16. Always check your pockets before leaving places
Do a quick pat-down for keys, money, phone and wallet before you leave somewhere you’ve been sitting for a while. It’s easy to forget, especially if you’re herding kids, but it could save you a lot of grief later.
17. Try not to look ‘total tourist’
Easier said than done we know. But bear in mind, most pickpockets and scammers want an easy mark so they’re looking for obvious signs: souvenir caps and t-shirts, constant snapchatting and selfies, looking lost, aimless drifting, backpacks, shoulder bags. Dress a little more local, don’t have your phone out all the time, carry everything valuable in a tricky to open bag and keep it closed, don’t wear wealth and be aware in crowds, on public transport and in museums and galleries. And don’t do scared or paranoid, that’s the biggest tourist-tell known to man.
18. Keep valuables and money safe
Avoid carrying large amounts of cash – bank cards can be cancelled and replaced. Keep passports and documents in a zip-pocket in your bag, always close bag fasteners and cross-body is better than back-pack.
19. Don’t be heroic under any circumstances
In the unlikely event you are mugged, give up everything fast and don’t argue – only you and your family are irreplaceable.
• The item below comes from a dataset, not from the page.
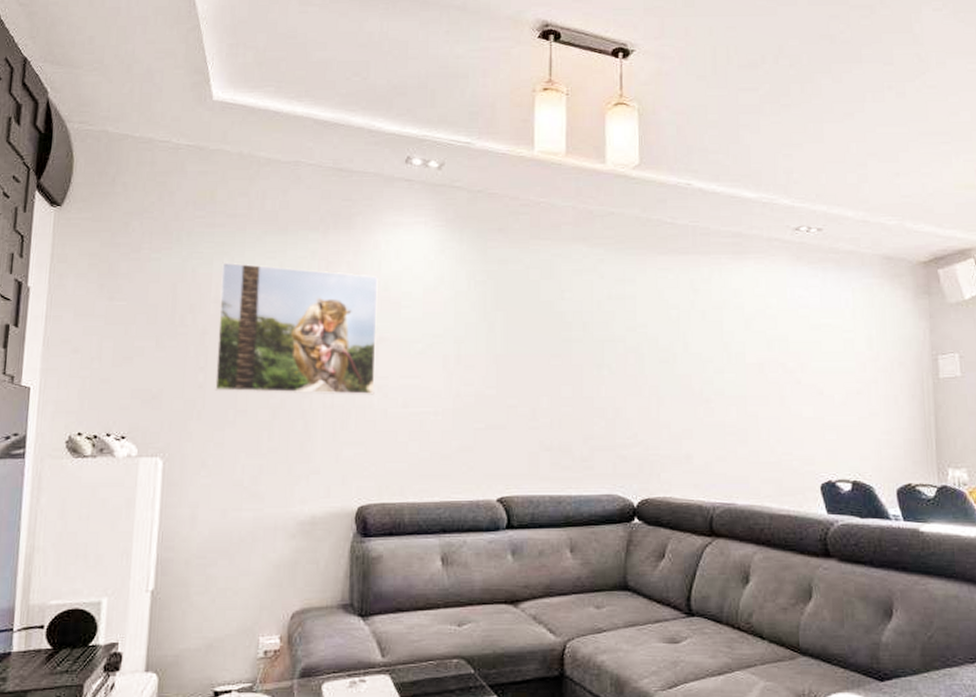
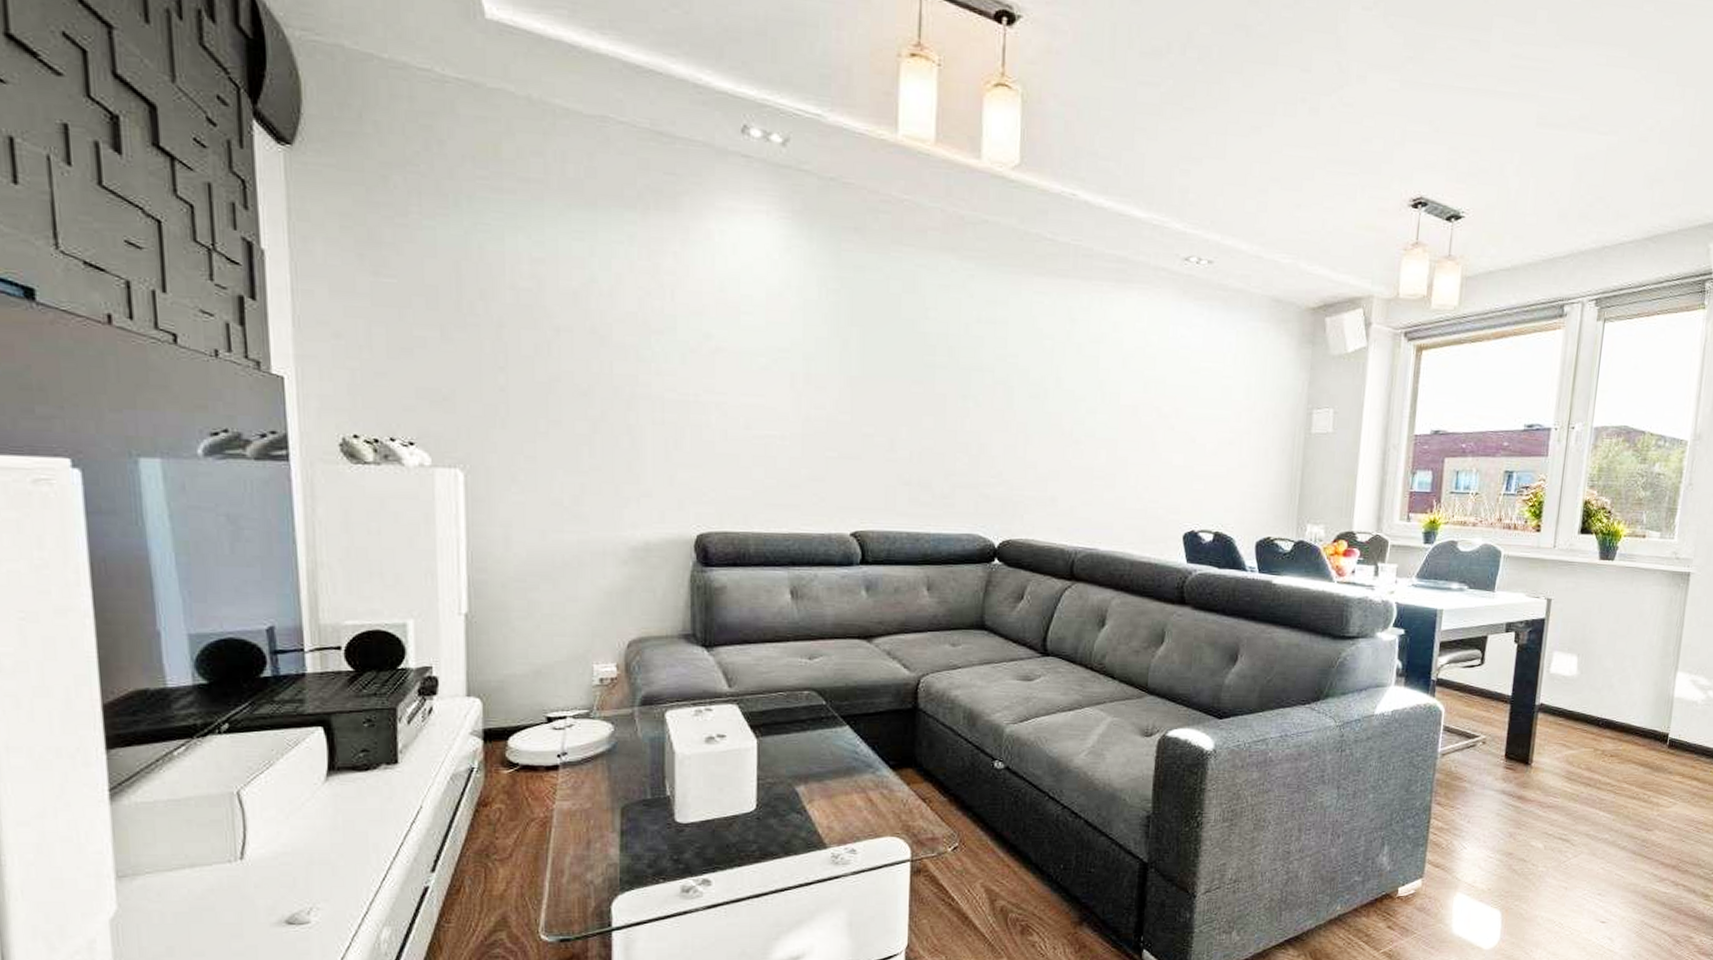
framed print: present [214,262,378,395] -> none [515,239,712,413]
20. Know your local transport and registered city taxi firms
It’s easy to lose track of time when you’re out at night. Have the number of a reliable, safe local taxi company and a public transport timetable on your phone. If you’re lost and it’s late in the city, a main train station will always have a taxi rank. Make sure you have the address and details of your rental accommodation in your phone too, just in case language is an issue.
Like we said, use your common sense, take a few easy precautions, don’t be gung-ho or scared witless and you’re pretty much guaranteed a safe, happy holiday. Enjoy.